Can those same MPs worried about a Tory-Labour leadership ‘stitch-up’ on Brexit feel equally as reassured by Corbyn’s European campaign launch speech? There is a lot in its content that could inspire hope (and we know that they are always looking for reasons to feel reassured, when the alternative for some is leaving the party). The Labour leader did many of the things pro-Europeans in Labour often urge him to do: emphasise the party’s internationalist tradition (“We are internationalists to our core”); recognise the importance of working across borders on climate change and other priorities (“international issues… demand international solutions”); explicitly take on the far-right, as Tom Watson urged earlier this week (“Only Labour can see off the Farage snake oil in this election”); acknowledge that the country’s ills are not the fault of the EU (“it wasn’t the EU that slashed public services… it was Tory governments”).
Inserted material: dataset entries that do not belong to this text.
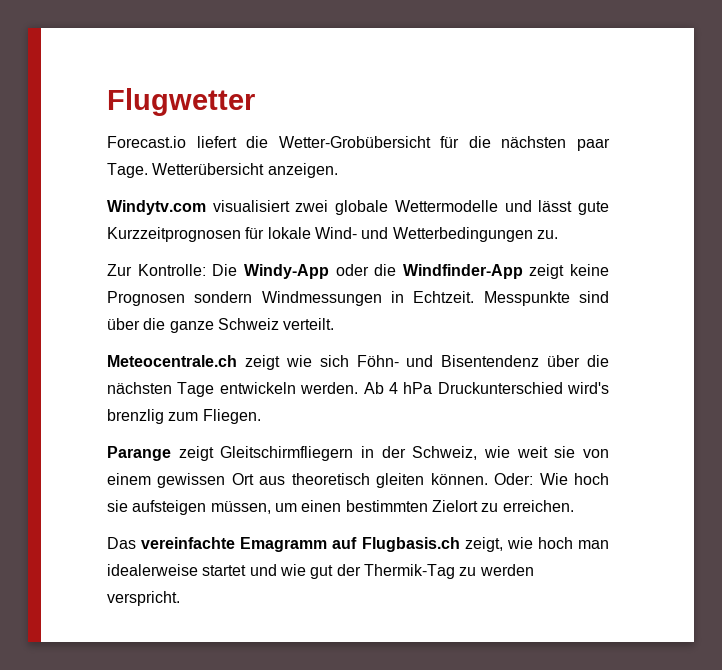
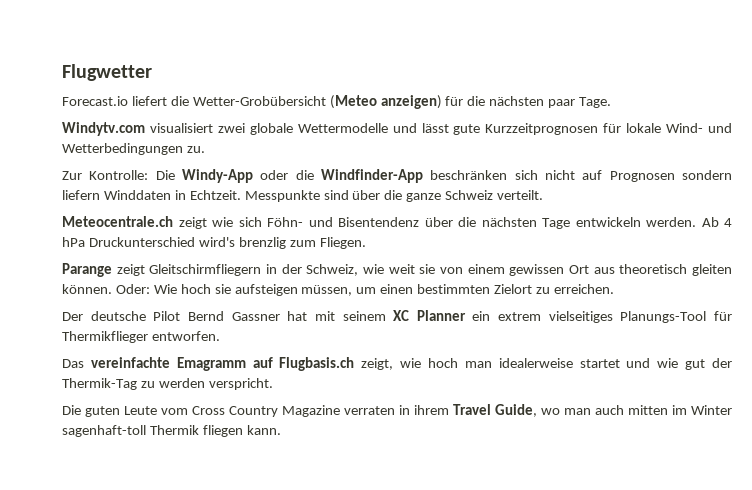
(431, 142) none -> [329,95,442,109] (Meteo anzeigen)
[152,163,338,178] Wetterübersicht anzeigen. -> (612, 102) none
[529,264,609,279] [107,291,382,306] zeigt keine Prognosen sondern Windmessungen -> [430,170,733,182] [62,190,171,200] beschränken sich nicht auf Prognosen sondern liefern Winddaten
(574, 506) none -> [62,310,733,323] [62,331,220,343] // Der deutsche Pilot Bernd Gassner hat mit seinem XC Planner ein extrem vielseitiges Planungs-Tool für Thermikflieger entworfen.
(180, 598) none -> [62,404,732,417] [62,425,281,437] // Die guten Leute vom Cross Country Magazine verraten in ihrem Travel Guide, wo man auch mitten im Winter sagenhaft-toll Thermik fliegen kann.

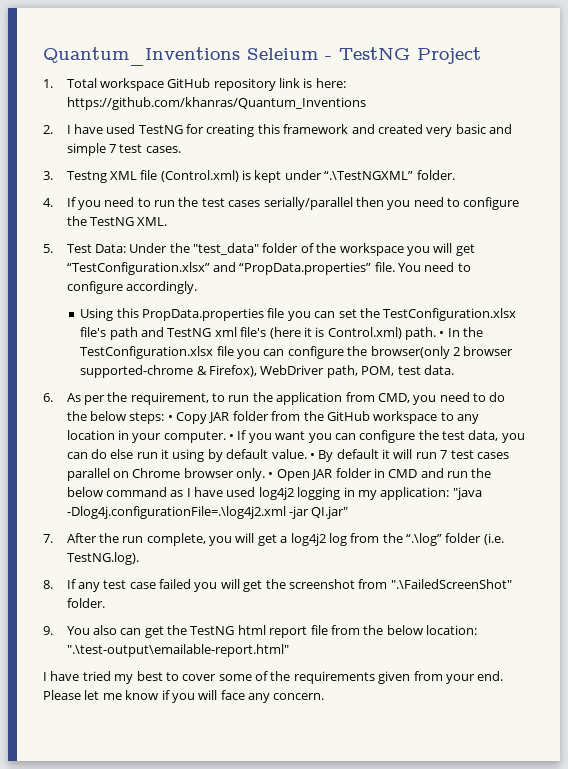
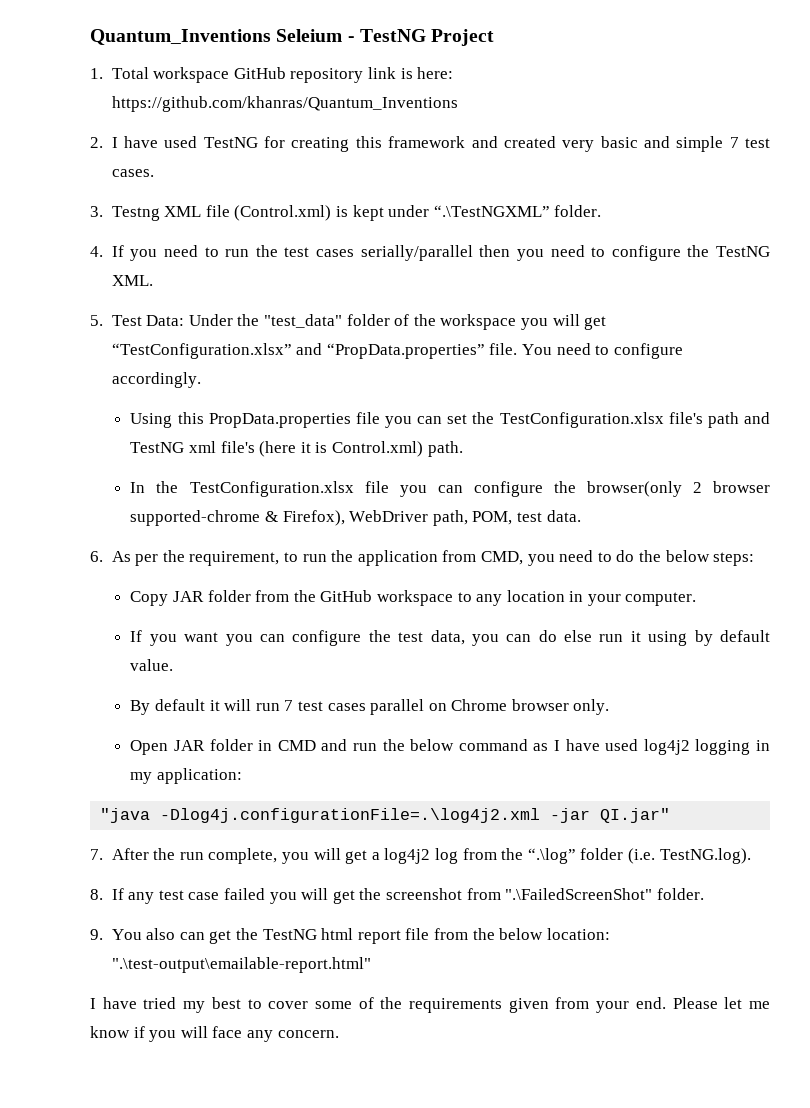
[439,331,445,337] • -> (463, 449) //
[167,415,173,421] • -> (755, 559) //
[229,434,235,440] • -> (697, 599) //
[309,453,315,459] • -> (174, 665) //
[268,472,274,478] • -> (610, 707) //
(450, 493) none -> (242, 776) //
But Corbyn also gave a surprisingly candid explanation for Labour’s Brexit position, which is not to oppose it and only even consider doing so – by keeping open the “option of a public vote” – as a very last resort. “Over 17 million people voted to leave the European Union,” he said. “As democratic socialists, we cannot ignore that.” He made a positive case for Labour’s “real and credible” plan, which would “restore pride and prosperity to parts of our country that have been neglected for too long”, and firmly stated that “Labour agreed to talks because we believed it was the right thing to do”.

As for all the seemingly pro-EU things said and outlined above, what must be remembered is that the Eurosceptic left doesn’t see the EU as crucial to internationalism, solidarity across borders, fighting the far right and resisting austerity. In fact, to state the obvious, it sees the EU as too often an enabler of those problems. Which means Corbyn is being entirely honest and passionate in making those statements that might appear to concede ground to ‘stop Brexit’ colleagues. He is also frank in promoting Labour’s core message of the “real divide” being between “the many not the few” rather than Remainers and Leavers. The main characteristic of the leadership’s position on Brexit is not ambiguity but apathy.